TRY IT> Your answer is to be the exact text of the lines from the one containing "CCIA & NetChoice v. Paxton (Texas, 2024)" through the final line of the entries, restated in full, with pictures omitted.

(SUPPLIED MATERIAL Opens)

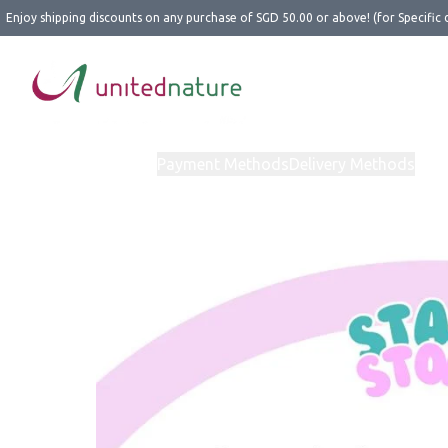
Enjoy shipping discounts on any purchase of SGD 50.00 or above! (for Specific 
Home
Products
Payment Methods
Delivery Methods
Abo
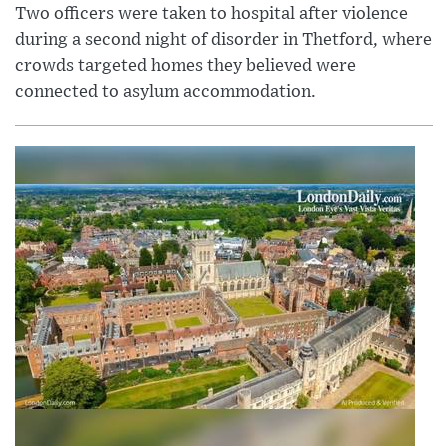
Two officers were taken to hospital after violence
during a second night of disorder in Thetford, where
crowds targeted homes they believed were
connected to asylum accommodation.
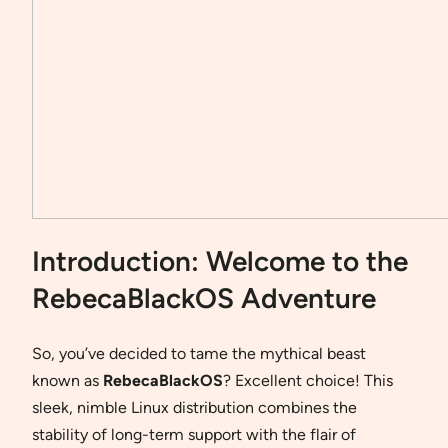
Introduction: Welcome to the
RebecaBlackOS Adventure
So, you’ve decided to tame the mythical beast
known as
RebecaBlackOS
? Excellent choice! This
sleek, nimble Linux distribution combines the
stability of long-term support with the flair of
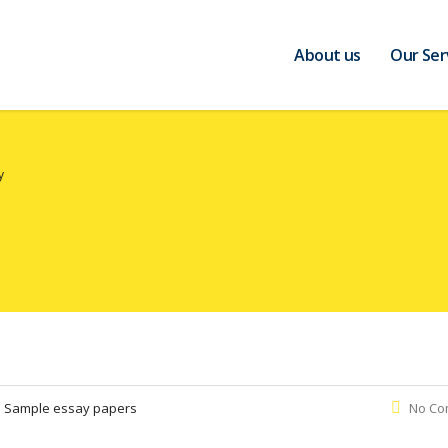
About us
Our Ser
y
:
Sample essay papers
No Co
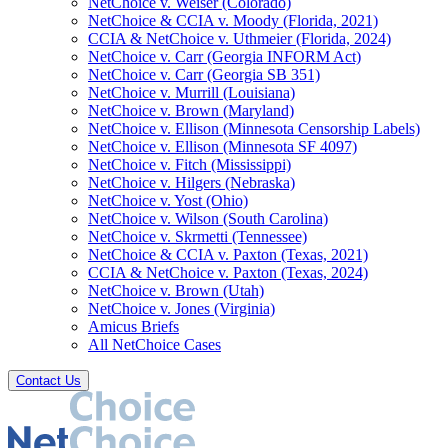
NetChoice v. Weiser (Colorado)
NetChoice & CCIA v. Moody (Florida, 2021)
CCIA & NetChoice v. Uthmeier (Florida, 2024)
NetChoice v. Carr (Georgia INFORM Act)
NetChoice v. Carr (Georgia SB 351)
NetChoice v. Murrill (Louisiana)
NetChoice v. Brown (Maryland)
NetChoice v. Ellison (Minnesota Censorship Labels)
NetChoice v. Ellison (Minnesota SF 4097)
NetChoice v. Fitch (Mississippi)
NetChoice v. Hilgers (Nebraska)
NetChoice v. Yost (Ohio)
NetChoice v. Wilson (South Carolina)
NetChoice v. Skrmetti (Tennessee)
NetChoice & CCIA v. Paxton (Texas, 2021)
CCIA & NetChoice v. Paxton (Texas, 2024)
NetChoice v. Brown (Utah)
NetChoice v. Jones (Virginia)
Amicus Briefs
All NetChoice Cases
Contact Us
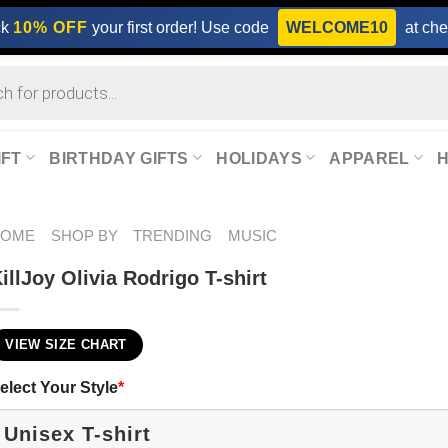
ck
10% OFF
your first order! Use code
WELCOME10
at che
IFT
BIRTHDAY GIFTS
HOLIDAYS
APPAREL
HOME
SHOP BY
TRENDING
MUSIC
illJoy Olivia Rodrigo T-shirt
VIEW SIZE CHART
elect Your Style
*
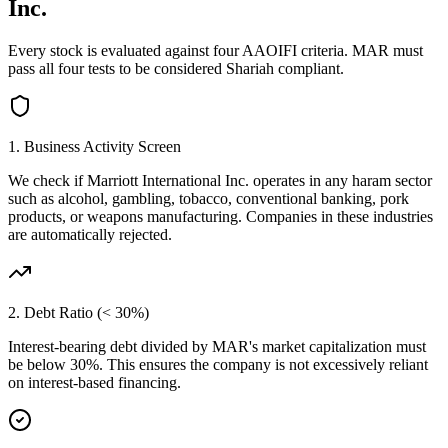
Inc.
Every stock is evaluated against four AAOIFI criteria.
MAR
must
pass all four tests to be considered Shariah compliant.
1. Business Activity Screen
We check if
Marriott International Inc.
operates in any haram sector
such as alcohol, gambling, tobacco, conventional banking, pork
products, or weapons manufacturing. Companies in these industries
are automatically rejected.
2. Debt Ratio (< 30%)
Interest-bearing debt divided by
MAR
's market capitalization must
be below 30%. This ensures the company is not excessively reliant
on interest-based financing.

(SUPPLIED MATERIAL Closes)

WRITTEN ANSWER>
CCIA & NetChoice v. Paxton (Texas, 2024)
NetChoice v. Brown (Utah)
NetChoice v. Jones (Virginia)
Amicus Briefs
All NetChoice Cases
Contact Us
ck
10% OFF
your first order! Use code
WELCOME10
at che
IFT
BIRTHDAY GIFTS
HOLIDAYS
APPAREL
HOME
SHOP BY
TRENDING
MUSIC
illJoy Olivia Rodrigo T-shirt
VIEW SIZE CHART
elect Your Style
*
Inc.
Every stock is evaluated against four AAOIFI criteria.
MAR
must
pass all four tests to be considered Shariah compliant.
1. Business Activity Screen
We check if
Marriott International Inc.
operates in any haram sector
such as alcohol, gambling, tobacco, conventional banking, pork
products, or weapons manufacturing. Companies in these industries
are automatically rejected.
2. Debt Ratio (< 30%)
Interest-bearing debt divided by
MAR
's market capitalization must
be below 30%. This ensures the company is not excessively reliant
on interest-based financing.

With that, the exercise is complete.